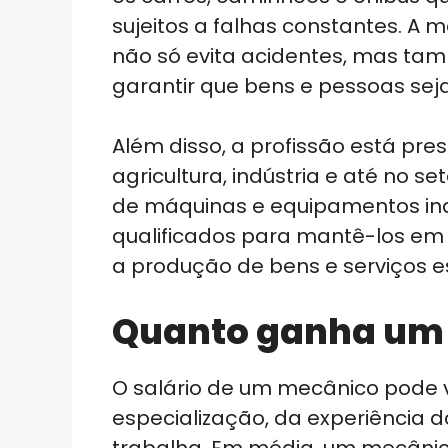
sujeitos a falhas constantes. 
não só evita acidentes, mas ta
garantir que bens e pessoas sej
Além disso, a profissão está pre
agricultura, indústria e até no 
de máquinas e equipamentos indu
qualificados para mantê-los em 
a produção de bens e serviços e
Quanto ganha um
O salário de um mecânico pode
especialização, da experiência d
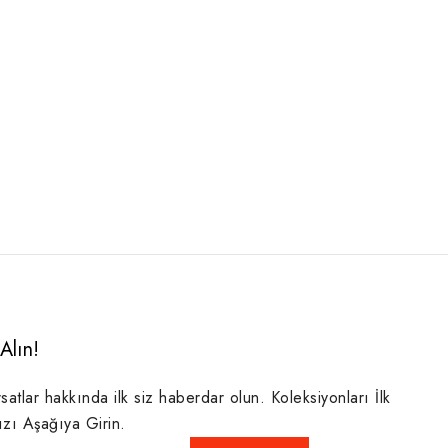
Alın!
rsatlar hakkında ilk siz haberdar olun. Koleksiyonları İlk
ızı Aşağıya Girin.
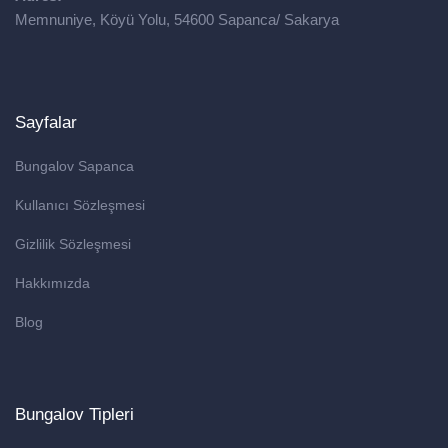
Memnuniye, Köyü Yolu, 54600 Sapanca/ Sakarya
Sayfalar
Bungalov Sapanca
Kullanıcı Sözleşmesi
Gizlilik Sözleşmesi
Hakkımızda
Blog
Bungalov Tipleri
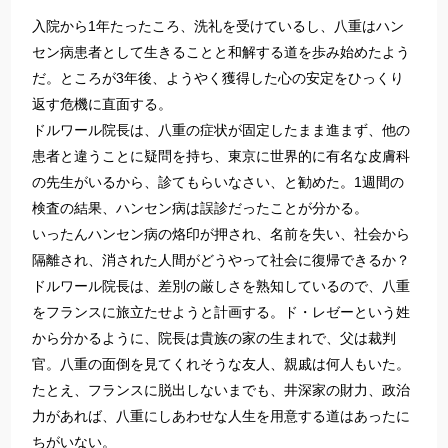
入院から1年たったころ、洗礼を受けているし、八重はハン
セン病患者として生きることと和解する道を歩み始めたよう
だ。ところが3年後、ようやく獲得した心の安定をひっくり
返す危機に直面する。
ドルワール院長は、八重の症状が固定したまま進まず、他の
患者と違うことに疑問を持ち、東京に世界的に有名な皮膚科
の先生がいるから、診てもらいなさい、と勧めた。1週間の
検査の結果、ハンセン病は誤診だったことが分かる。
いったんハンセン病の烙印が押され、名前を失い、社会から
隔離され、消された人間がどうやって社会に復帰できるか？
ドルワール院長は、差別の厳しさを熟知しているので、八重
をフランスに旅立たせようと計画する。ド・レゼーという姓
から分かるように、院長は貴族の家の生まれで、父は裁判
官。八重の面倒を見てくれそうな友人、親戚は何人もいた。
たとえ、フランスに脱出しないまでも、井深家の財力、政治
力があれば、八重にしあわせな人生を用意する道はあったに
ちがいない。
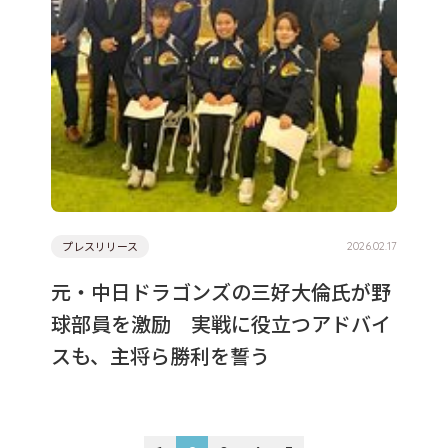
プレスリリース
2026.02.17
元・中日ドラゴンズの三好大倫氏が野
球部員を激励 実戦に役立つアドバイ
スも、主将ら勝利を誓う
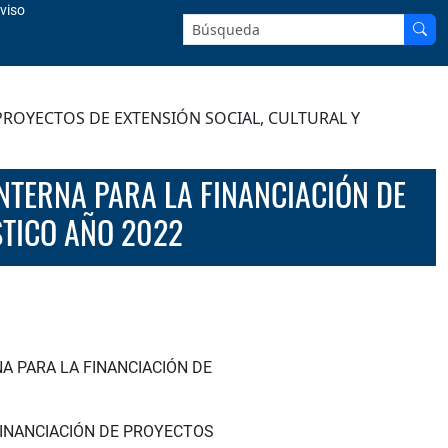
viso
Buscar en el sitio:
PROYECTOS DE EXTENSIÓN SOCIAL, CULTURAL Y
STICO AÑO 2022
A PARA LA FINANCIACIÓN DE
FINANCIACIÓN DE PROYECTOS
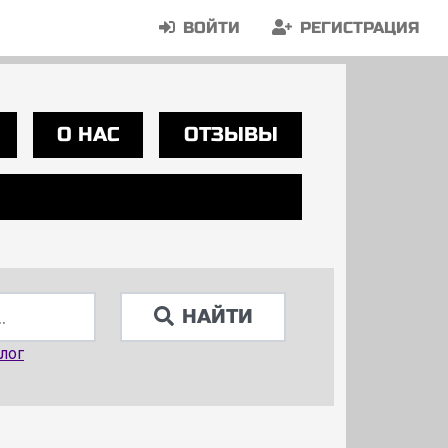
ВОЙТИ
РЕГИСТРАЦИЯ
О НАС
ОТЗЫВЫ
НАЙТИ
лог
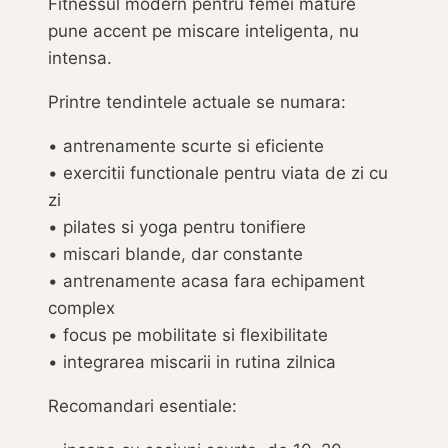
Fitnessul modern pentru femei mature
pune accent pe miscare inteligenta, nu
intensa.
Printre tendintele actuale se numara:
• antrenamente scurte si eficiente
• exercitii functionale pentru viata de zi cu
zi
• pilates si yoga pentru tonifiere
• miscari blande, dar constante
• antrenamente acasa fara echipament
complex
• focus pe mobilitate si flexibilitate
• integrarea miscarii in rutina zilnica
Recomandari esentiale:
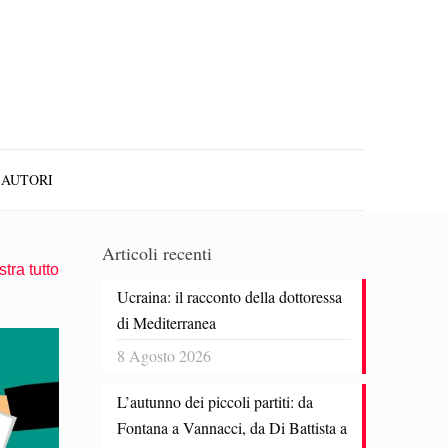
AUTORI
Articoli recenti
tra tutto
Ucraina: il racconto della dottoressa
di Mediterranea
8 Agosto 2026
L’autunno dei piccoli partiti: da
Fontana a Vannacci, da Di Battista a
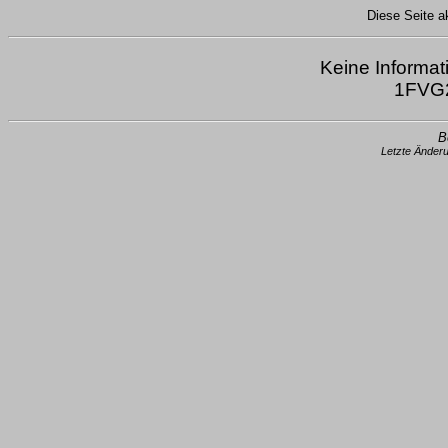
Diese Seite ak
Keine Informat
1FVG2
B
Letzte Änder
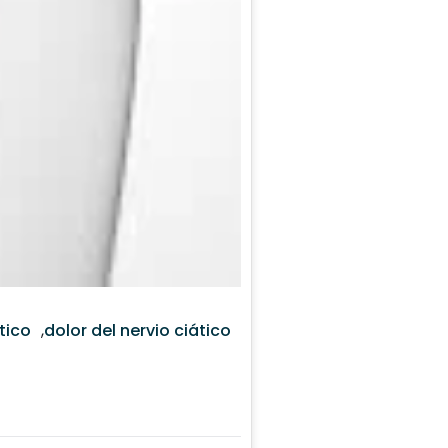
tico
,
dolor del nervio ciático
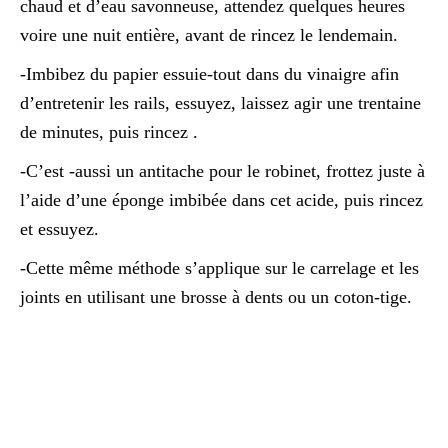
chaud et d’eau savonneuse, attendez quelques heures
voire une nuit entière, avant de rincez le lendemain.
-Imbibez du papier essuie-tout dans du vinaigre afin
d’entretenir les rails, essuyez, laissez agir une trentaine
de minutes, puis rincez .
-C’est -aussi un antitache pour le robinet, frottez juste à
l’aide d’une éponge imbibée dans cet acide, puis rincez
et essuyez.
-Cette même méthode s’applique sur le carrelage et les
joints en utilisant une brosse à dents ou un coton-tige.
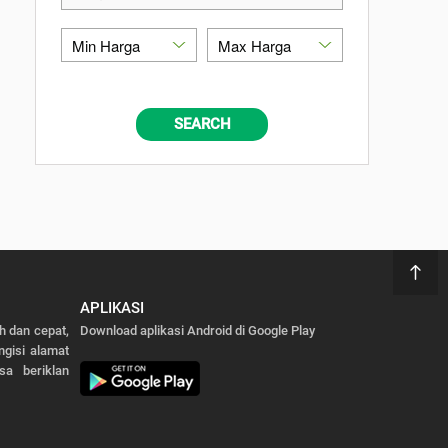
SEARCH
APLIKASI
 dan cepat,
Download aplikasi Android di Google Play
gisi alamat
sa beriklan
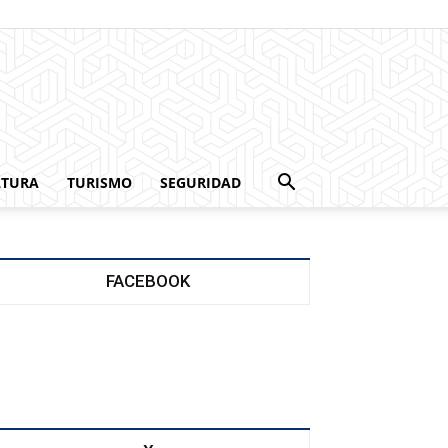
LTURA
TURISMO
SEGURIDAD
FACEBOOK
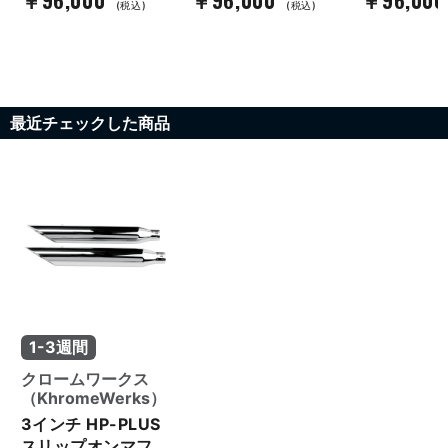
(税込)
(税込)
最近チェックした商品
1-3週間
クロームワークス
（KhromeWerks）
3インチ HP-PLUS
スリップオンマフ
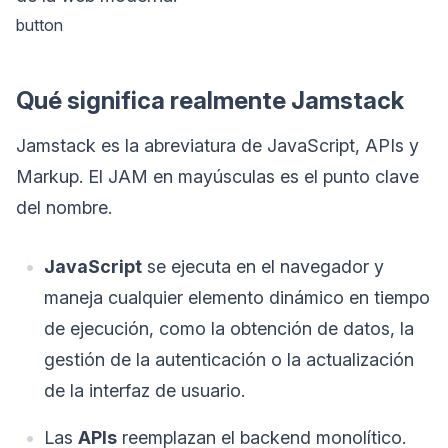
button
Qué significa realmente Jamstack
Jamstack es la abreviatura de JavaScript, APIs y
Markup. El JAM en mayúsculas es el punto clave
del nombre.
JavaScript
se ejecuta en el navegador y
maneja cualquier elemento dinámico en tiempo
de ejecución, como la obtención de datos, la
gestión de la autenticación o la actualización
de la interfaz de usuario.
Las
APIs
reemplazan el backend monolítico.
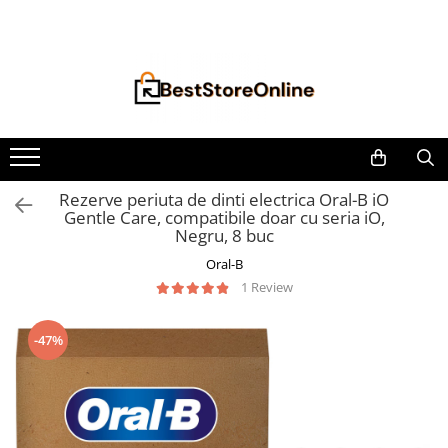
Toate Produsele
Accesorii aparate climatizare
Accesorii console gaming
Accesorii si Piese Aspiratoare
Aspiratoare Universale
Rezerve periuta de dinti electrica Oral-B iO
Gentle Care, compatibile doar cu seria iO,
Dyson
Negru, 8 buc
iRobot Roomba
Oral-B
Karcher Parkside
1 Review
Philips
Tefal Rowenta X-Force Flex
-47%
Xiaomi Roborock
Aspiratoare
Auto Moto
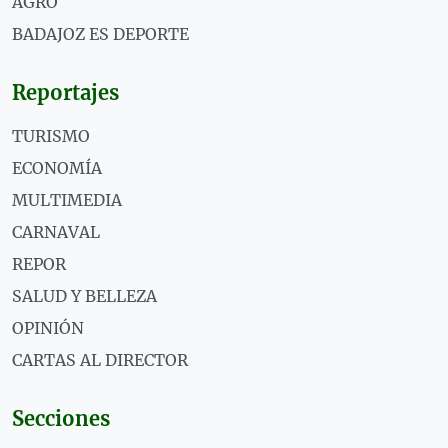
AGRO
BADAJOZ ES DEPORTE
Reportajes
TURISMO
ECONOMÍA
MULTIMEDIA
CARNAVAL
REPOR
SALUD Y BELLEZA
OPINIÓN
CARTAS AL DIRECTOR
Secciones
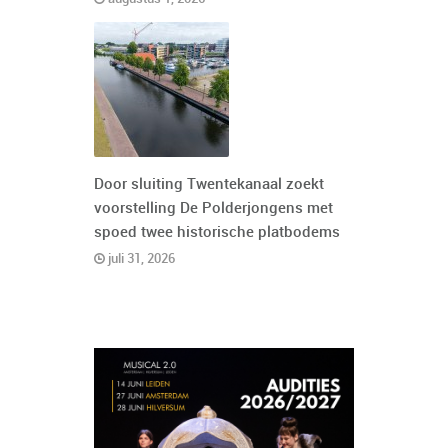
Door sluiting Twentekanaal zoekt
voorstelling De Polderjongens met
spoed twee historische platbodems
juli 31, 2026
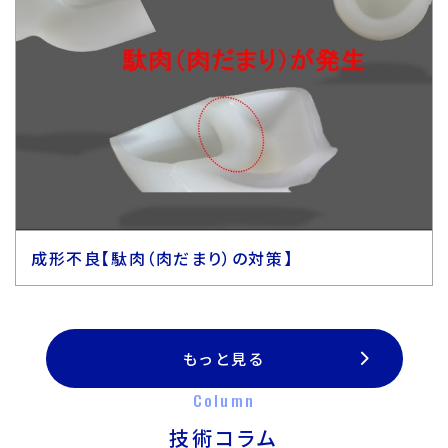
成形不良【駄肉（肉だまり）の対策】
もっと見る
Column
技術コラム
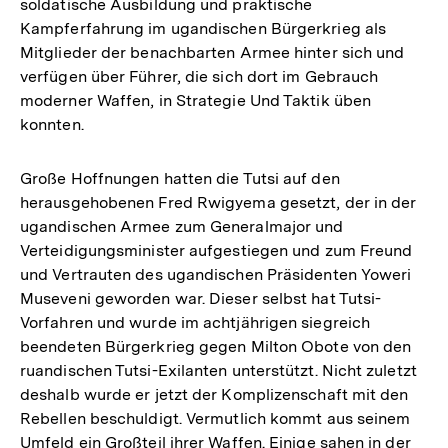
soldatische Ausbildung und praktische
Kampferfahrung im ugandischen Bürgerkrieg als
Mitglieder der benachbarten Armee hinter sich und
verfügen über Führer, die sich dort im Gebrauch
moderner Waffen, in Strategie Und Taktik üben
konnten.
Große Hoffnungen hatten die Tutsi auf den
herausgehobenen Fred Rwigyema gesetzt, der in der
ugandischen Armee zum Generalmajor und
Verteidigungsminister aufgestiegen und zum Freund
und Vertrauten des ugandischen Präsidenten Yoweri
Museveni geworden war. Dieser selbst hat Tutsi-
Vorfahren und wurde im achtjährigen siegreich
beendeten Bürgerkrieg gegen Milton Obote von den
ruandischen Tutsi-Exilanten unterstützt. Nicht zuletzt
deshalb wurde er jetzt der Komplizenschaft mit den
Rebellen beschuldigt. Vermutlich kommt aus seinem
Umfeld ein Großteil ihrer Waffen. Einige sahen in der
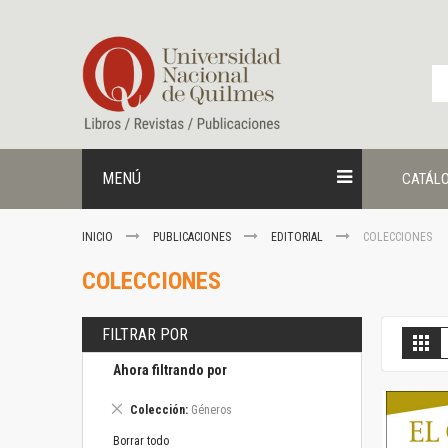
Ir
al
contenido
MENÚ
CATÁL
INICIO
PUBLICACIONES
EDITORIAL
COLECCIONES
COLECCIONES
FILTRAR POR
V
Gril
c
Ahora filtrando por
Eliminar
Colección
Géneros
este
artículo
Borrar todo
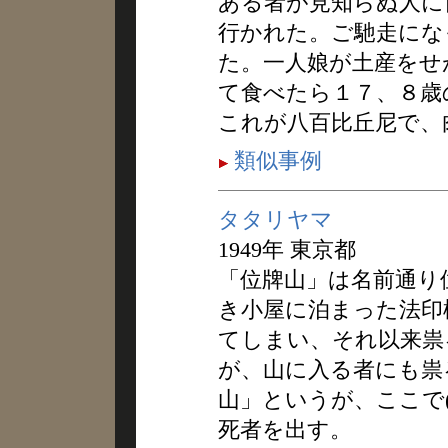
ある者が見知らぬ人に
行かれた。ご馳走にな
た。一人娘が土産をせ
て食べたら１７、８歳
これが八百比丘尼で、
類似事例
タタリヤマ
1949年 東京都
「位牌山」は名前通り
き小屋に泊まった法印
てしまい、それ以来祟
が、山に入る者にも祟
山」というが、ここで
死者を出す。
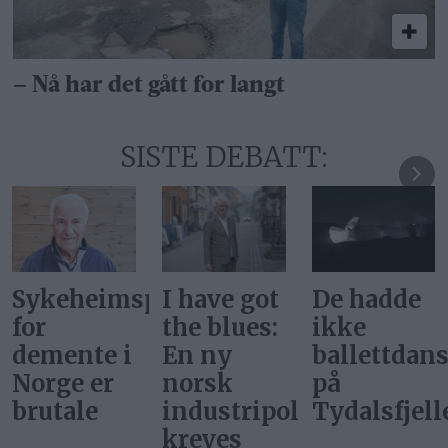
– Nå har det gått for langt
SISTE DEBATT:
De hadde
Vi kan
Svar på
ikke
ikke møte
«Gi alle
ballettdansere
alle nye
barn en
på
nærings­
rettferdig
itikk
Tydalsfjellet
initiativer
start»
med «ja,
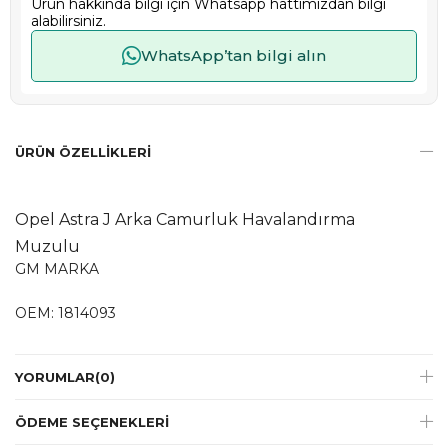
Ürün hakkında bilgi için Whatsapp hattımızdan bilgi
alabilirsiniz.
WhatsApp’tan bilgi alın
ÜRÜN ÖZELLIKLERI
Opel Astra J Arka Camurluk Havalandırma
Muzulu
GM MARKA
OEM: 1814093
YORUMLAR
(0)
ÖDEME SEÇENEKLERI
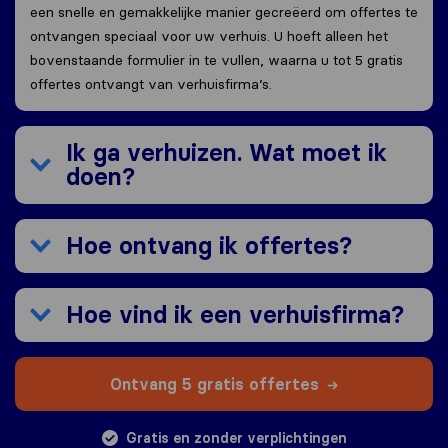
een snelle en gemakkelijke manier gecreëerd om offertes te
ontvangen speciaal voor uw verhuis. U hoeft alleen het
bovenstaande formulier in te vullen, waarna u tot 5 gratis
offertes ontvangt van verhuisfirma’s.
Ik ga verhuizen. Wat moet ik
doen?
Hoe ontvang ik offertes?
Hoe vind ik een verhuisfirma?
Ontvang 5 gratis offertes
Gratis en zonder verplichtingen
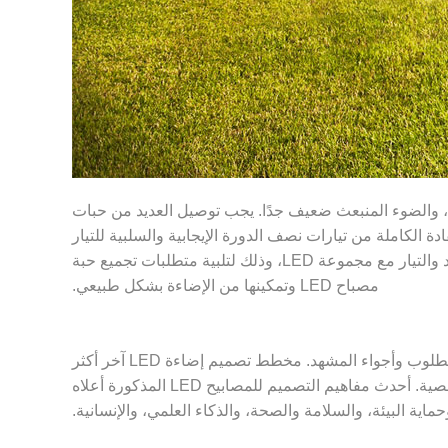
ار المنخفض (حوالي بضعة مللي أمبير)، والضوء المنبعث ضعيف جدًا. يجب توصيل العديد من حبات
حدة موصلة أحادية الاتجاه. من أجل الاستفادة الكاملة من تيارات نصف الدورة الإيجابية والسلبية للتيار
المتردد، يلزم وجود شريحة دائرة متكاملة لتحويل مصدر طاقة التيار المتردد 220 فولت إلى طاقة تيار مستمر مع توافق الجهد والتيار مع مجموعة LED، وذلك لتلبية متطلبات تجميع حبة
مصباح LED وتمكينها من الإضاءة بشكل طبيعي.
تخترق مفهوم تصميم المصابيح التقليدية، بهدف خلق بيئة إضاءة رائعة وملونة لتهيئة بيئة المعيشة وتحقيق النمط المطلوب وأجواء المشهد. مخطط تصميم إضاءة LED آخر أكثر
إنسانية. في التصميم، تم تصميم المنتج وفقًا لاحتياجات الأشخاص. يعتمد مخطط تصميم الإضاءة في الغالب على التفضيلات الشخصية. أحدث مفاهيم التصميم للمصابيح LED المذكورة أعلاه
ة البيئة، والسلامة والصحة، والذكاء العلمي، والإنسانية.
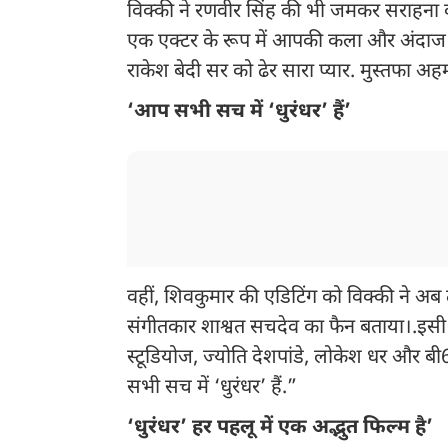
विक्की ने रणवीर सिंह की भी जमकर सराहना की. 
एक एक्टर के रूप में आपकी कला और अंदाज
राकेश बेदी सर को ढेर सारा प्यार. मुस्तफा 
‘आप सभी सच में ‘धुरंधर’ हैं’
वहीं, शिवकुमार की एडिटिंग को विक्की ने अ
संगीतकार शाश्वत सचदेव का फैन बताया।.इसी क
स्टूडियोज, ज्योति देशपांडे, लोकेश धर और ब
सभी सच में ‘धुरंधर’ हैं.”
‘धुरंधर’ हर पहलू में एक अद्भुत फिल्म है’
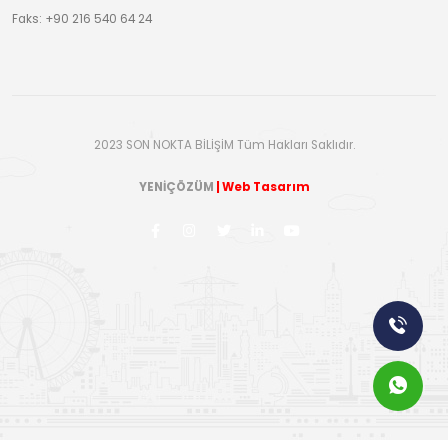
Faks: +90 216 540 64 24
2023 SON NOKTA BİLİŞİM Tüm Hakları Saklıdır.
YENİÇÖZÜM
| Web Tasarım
━━━━━━━━
YOUR OBJECTIVE ->
Quote the records from the line that contains "Memnuniye, Köyü Yolu, 54600 Sapanca/ Sakarya" through the line that contains "Bungalov Tipleri", repeating each line precisely as it appears.

YOUR SOLUTION ->
Memnuniye, Köyü Yolu, 54600 Sapanca/ Sakarya
Sayfalar
Bungalov Sapanca
Kullanıcı Sözleşmesi
Gizlilik Sözleşmesi
Hakkımızda
Blog
Bungalov Tipleri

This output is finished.